Each class has 2-3 iconic skills (Arcana for the Wizard, Stealth and Thievery for Rogue etc) These are gain a flat bonus, which is equal to maximg them, say +5 +1/level.
PCs then get a number of skill points (unmodified by Intelligence!) to put in other skills. There is no restriction or different point cost, just a friendly suggestion which skills could be useful.
You say that so easily, but are there groups that play with no skills? How?
How do you handle success / failure of anything a PC attempts that is not an attack or a spell? Even in very bare-bones dungeoneering, you need at least some form of Perception. How do you make a rogue class without at least Stealth and Thievery?
At the very least, you need an ability score check mechanic, and some basic criterion to decide whether a PC is competent at what he attempts. Think about a Wizard and a Fighter. Even if both have Int 18, the Wizard still knows more about magic, while the Fighter should be better at devising a tactic for a huge battle. Even without skills as a game mechanic, you need a skill system.

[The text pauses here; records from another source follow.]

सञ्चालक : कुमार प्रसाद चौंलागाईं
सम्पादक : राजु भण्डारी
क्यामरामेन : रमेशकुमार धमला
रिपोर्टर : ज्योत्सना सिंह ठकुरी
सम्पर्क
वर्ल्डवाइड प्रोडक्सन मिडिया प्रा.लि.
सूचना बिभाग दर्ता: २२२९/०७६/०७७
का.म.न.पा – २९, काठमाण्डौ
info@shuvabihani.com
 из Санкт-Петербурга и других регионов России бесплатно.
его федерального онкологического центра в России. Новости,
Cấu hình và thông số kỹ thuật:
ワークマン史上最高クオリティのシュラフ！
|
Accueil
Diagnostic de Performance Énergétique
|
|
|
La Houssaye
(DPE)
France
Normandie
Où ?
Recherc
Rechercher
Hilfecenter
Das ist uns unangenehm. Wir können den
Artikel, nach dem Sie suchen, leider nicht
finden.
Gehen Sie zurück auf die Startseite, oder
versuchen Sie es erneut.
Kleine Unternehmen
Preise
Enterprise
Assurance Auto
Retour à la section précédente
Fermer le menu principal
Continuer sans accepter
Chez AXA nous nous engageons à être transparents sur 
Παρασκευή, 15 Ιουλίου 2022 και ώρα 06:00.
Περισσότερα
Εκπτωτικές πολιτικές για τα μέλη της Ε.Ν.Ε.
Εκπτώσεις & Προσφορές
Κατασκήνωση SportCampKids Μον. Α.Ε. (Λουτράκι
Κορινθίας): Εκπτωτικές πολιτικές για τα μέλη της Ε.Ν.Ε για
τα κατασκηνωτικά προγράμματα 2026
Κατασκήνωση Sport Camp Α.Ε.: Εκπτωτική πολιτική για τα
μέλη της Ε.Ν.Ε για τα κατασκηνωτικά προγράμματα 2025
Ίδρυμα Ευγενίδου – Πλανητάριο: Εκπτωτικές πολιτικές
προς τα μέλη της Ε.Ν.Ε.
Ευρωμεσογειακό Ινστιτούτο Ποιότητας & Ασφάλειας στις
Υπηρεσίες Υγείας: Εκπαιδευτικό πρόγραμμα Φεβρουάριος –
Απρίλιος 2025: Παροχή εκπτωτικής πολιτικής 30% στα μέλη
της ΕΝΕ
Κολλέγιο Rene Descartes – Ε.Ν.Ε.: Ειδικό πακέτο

Iron Heroes had a pretty decent system. Instead of penalizing for non-class skills it just made it easier for you to take class skills.
-No class skills
-You get a few skill groups
-If you spend a point on any skill in a skill group they all go up one point
-You can still put points into any skill
Example skill group athletics: climb, jump, swim
Under this system characters can easily level up the skills that are thematically attached to their character class and they are not prevented from branching out if they want to. For instance, a wizard could take climb or swim but would have to allocate more skill resources to it than a class that has this as one of their skill groups.
Conversely, you could just make all the skill groups into "super-skills" and reduce the number of skill points classes receive. Take a point in athletics and that skill covers all the sub-skills. I don't really like this second option, but it would really make for a smaller character sheet.